[Text segment]
Start of Block

I'm pretty sure people talked about it with Roberts, and definitely with Alito. See, e.g. here. And I don't find it surprising, for more or less the reasons outlined by the Catholics quoted in that article -- the Catholics are heirs to a richer intellectual tradition, that being the whole of two thousand years of Christian tradition, and Catholic thought today continues to be informed by the thought of some of the brightest intellectual lights in the West -- men like St. Thomas Aquinas and St. Augustine, etc. Protestantism, so novel and hampered by a bewildering proliferation of conflicting sects and doctrines, has a rather more incoherent and undeveloped intellectual tradition. At least, as an outsider (atheist), that's how it looks to me.
Eh, given the dearth of Catholic presidents in our history, this is fair.
And zero nontheists.
This is all part of the papist conspiracy! (See DaVinci Code, Angels and Demons, etc.)

End of Block

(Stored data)
Start of Block

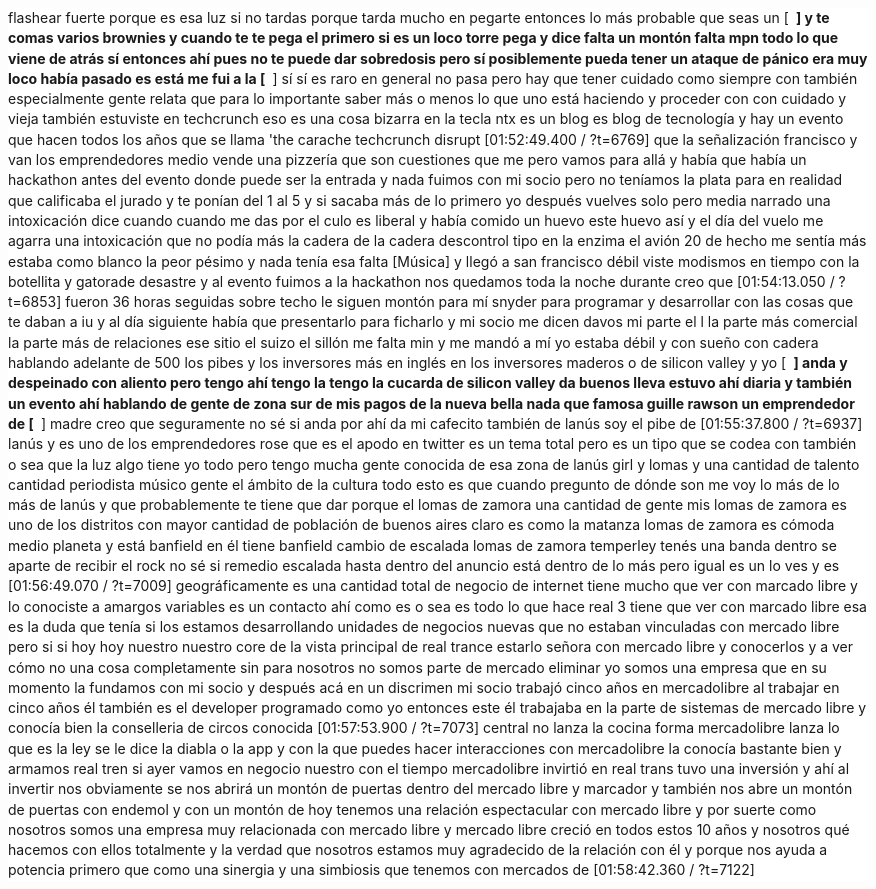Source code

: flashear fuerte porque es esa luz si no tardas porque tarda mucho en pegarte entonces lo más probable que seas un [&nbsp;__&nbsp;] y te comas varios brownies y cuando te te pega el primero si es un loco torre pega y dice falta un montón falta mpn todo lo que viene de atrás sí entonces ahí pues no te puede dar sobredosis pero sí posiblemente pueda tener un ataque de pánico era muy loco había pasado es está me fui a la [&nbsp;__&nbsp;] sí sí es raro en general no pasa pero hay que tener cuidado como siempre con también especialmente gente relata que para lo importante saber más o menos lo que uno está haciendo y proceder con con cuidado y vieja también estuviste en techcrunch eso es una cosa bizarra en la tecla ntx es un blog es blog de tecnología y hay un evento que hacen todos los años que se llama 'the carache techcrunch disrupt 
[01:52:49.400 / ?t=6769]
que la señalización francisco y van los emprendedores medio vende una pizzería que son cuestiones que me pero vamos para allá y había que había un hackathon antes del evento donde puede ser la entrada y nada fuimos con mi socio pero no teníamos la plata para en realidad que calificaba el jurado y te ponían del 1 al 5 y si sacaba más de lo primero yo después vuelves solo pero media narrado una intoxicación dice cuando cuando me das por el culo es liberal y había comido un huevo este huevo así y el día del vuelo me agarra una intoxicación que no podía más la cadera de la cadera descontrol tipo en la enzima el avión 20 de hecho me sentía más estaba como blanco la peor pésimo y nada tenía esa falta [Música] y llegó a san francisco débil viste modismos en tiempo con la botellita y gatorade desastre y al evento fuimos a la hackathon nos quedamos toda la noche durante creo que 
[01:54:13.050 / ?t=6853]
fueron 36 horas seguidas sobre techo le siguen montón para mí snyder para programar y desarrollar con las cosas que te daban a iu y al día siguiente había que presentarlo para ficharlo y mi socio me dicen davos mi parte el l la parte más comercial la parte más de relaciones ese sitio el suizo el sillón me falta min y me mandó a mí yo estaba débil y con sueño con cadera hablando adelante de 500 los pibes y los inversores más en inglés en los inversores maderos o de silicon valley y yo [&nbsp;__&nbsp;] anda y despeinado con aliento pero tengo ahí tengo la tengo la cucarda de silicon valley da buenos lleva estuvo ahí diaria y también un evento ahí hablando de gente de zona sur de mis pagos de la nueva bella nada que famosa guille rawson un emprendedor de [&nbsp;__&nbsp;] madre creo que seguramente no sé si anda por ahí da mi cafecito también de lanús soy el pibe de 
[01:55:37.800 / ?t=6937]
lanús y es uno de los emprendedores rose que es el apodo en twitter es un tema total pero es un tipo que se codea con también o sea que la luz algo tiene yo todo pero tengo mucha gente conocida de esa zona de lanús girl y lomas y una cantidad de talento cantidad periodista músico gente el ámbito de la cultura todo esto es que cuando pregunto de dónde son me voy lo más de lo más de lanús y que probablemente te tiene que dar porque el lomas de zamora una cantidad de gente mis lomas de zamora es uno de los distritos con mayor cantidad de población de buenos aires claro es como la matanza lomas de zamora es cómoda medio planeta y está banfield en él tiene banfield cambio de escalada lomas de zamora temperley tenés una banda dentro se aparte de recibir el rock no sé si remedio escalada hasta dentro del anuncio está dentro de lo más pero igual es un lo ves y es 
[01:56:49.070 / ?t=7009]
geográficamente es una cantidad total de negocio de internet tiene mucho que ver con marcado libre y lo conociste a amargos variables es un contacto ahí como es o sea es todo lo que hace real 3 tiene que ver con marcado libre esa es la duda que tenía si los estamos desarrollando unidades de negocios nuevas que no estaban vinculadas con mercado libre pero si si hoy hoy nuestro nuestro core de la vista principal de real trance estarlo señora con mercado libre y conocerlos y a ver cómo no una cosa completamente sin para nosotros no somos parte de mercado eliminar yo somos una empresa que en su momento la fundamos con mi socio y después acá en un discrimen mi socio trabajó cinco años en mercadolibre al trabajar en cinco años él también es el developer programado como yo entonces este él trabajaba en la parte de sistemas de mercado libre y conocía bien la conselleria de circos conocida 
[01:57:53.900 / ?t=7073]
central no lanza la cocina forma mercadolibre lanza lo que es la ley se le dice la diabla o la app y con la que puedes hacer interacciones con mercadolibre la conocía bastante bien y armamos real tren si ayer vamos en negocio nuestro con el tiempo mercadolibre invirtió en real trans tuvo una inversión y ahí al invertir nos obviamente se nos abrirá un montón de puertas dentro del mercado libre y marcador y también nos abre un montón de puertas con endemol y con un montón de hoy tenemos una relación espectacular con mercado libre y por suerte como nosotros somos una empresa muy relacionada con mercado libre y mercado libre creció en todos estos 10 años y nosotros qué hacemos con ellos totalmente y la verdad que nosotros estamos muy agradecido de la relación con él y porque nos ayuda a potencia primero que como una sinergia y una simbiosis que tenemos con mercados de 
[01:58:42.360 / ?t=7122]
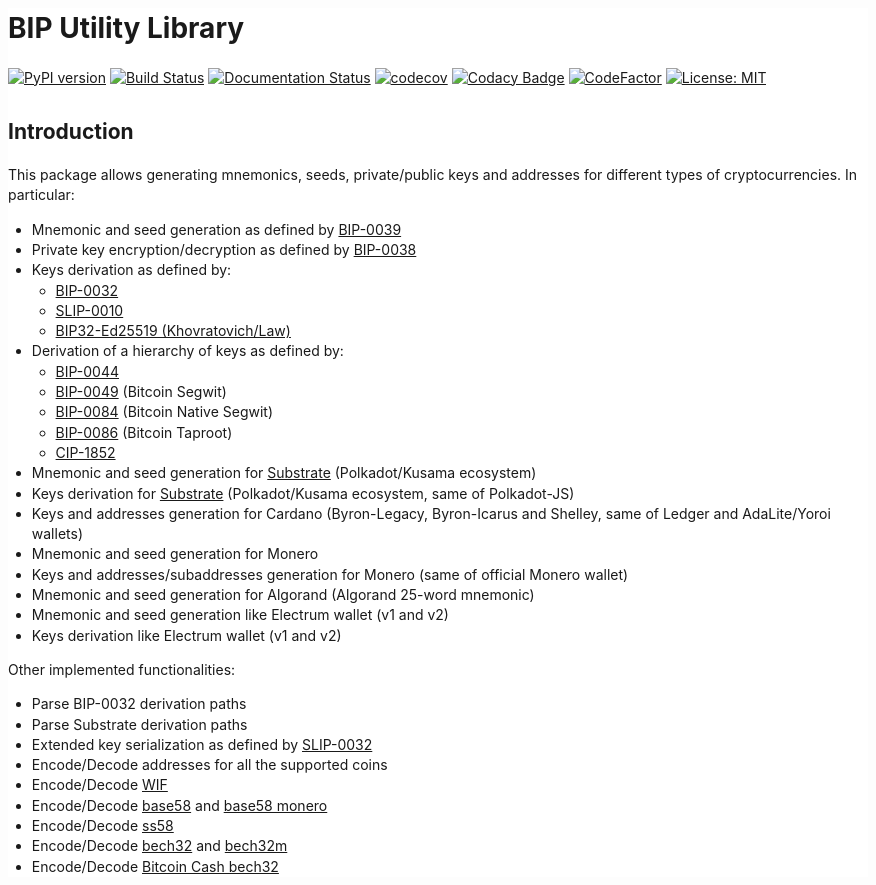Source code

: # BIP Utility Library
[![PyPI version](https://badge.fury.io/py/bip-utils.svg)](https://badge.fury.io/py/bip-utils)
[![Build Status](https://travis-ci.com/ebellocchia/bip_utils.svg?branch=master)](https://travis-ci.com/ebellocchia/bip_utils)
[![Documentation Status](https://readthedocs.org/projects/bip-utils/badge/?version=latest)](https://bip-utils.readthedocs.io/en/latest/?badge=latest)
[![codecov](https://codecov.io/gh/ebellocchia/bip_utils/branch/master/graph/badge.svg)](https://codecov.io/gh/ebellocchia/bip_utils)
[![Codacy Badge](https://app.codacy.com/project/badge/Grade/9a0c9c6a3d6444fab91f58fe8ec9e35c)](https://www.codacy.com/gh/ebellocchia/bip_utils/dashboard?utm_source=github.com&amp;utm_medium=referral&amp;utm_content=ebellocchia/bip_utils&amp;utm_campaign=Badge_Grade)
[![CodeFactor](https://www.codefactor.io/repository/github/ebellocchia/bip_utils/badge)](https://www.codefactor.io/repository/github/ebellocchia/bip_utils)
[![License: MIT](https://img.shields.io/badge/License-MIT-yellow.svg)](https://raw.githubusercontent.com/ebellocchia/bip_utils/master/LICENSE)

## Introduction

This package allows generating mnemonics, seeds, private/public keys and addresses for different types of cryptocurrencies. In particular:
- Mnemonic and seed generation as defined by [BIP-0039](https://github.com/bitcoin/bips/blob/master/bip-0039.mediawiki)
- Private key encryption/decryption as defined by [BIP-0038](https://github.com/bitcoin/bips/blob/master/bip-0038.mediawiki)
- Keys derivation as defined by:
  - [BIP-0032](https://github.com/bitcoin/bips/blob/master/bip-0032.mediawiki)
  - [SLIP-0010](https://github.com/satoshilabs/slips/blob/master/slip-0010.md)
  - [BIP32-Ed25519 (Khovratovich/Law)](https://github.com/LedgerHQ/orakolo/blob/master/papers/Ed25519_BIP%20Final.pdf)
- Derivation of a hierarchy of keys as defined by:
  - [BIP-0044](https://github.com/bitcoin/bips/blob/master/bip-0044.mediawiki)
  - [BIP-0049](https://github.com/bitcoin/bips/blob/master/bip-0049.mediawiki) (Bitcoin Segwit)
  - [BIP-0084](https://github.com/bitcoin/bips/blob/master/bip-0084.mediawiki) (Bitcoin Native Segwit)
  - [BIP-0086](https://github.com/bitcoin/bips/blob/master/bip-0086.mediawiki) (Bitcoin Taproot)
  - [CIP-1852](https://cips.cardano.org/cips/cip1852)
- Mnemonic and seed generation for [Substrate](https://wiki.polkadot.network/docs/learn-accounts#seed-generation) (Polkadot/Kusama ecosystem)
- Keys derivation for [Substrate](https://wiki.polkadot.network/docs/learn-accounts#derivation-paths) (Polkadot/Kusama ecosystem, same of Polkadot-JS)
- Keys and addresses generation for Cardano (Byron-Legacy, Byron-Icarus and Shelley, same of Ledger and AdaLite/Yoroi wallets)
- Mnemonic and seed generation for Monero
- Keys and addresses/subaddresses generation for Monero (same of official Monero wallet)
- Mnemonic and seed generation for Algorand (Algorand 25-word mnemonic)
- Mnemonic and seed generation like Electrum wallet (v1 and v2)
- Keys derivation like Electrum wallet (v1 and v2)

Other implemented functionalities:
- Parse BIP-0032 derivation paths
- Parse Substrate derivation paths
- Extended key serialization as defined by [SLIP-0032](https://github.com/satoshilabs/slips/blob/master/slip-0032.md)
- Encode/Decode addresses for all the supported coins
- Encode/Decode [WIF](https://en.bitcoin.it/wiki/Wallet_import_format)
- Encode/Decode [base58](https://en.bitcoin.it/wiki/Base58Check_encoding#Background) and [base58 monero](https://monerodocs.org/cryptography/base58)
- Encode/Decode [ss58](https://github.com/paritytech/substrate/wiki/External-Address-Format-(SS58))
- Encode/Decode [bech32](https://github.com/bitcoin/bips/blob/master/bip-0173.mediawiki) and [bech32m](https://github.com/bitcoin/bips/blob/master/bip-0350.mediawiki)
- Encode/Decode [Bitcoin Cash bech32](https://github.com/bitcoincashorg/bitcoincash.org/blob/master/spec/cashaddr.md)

End of Block

[Instruction 1] According to the comment thread, which two saints are named as bright intellectual lights in the West?
[Instruction 2] From the comment thread, write out the passage beginning at "I'm pretty sure" and ending at "looks to me.", switching "Protestantism" to "Evangelicalism".
[Instruction 3] Condense the paragraph of the comment thread that starts with "I'm pretty sure people talked about it" into a shorter version that keeps its main points.

[Expected output 1] St. Thomas Aquinas and St. Augustine.

[Expected output 2]
I'm pretty sure people talked about it with Roberts, and definitely with Alito. See, e.g. here. And I don't find it surprising, for more or less the reasons outlined by the Catholics quoted in that article -- the Catholics are heirs to a richer intellectual tradition, that being the whole of two thousand years of Christian tradition, and Catholic thought today continues to be informed by the thought of some of the brightest intellectual lights in the West -- men like St. Thomas Aquinas and St. Augustine, etc. Evangelicalism, so novel and hampered by a bewildering proliferation of conflicting sects and doctrines, has a rather more incoherent and undeveloped intellectual tradition. At least, as an outsider (atheist), that's how it looks to me.

[Expected output 3] I'm fairly sure people discussed it with Roberts, and certainly with Alito. That doesn't surprise me: Catholics inherit a richer intellectual tradition, the whole of two thousand years of Christian thought, still shaped by figures like St. Thomas Aquinas and St. Augustine. Protestantism, being newer and divided into many conflicting sects and doctrines, has a less coherent and less developed tradition. At least that's how it looks to me as an atheist outsider.